The Effect of Cancer on the Employment of Older Males in the U.S.: Attenuating Selection Bias using a High Risk Sample

Wednesday, June 15, 2016: 8:50 AM
F55 (Huntsman Hall)

Author(s): David Candon

Discussant: Prof. John Moran

Background: Obtaining unbiased estimators of the effect of health shocks on employment is an important topic in both health and labour economics. This is particularly relevant to cancer, where improvements in screening and treatments have led to increases in survival for nearly all types of cancer. In order to address the issue of selection bias, I estimate the effect of cancer on employment for a sample who are very likely to get cancer (male workers over the age of 65) thus attenuating the impact of many cancer risk factors and leading to a natural balance in observable characteristics.

Data: I use data from the Health and Retirement Study, which is a large, longitudinal, biennial, nationally representative data set. It contains information on the respondents’ health, wealth, employment, and other demographic information. For this analysis, I use the first 11 waves of data (spanning the years 1992 to 2012), and stack the waves into two simple before and after time periods.

Methods: The analysis is conducted in three stages. First, I examine the plausibility of the identification strategy with numerous tests of covariate balance. The effect of cancer on labour supply is then estimated with multiple regression and propensity score matching. Finally, I examine the correlation of cancer with potentially unobserved variables.

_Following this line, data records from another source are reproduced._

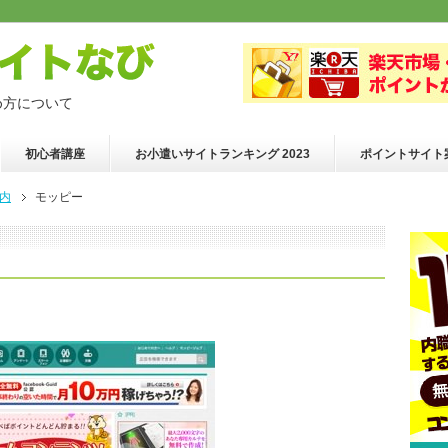
め方について
初心者講座
お小遣いサイトランキング 2023
ポイントサイト
内
モッピー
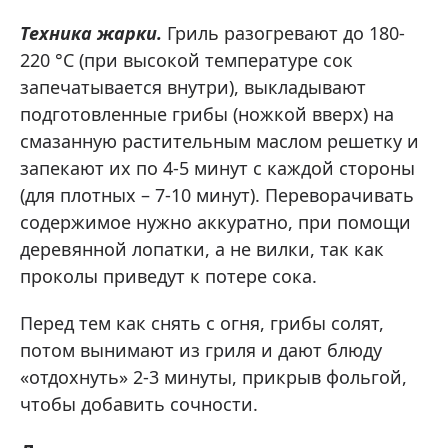
Техника жарки.
Гриль разогревают до 180-
220 °C (при высокой температуре сок
запечатывается внутри), выкладывают
подготовленные грибы (ножкой вверх) на
смазанную растительным маслом решетку и
запекают их по 4-5 минут с каждой стороны
(для плотных – 7-10 минут). Переворачивать
содержимое нужно аккуратно, при помощи
деревянной лопатки, а не вилки, так как
проколы приведут к потере сока.
Перед тем как снять с огня, грибы солят,
потом вынимают из гриля и дают блюду
«отдохнуть» 2-3 минуты, прикрыв фольгой,
чтобы добавить сочности.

Results: This identification strategy leads to a natural balance in the pre-diagnosis covariates between the cancer and the non-cancer groups in numerous tests. The estimated effect of cancer on labour supply appears insensitive to different specifications and control groups. The estimates also appear to be uncorrelated with omitted confounders. It is arguable that, under these conditions, this particular estimator suffers from negligible selection bias.

Conclusion: With the number of workers working past the traditional retirement age of 65, and with the retirement age set to increase in the future, these results could provide important information on how future workers (who normally would have retired) will behave when diagnosed with cancer while in employment.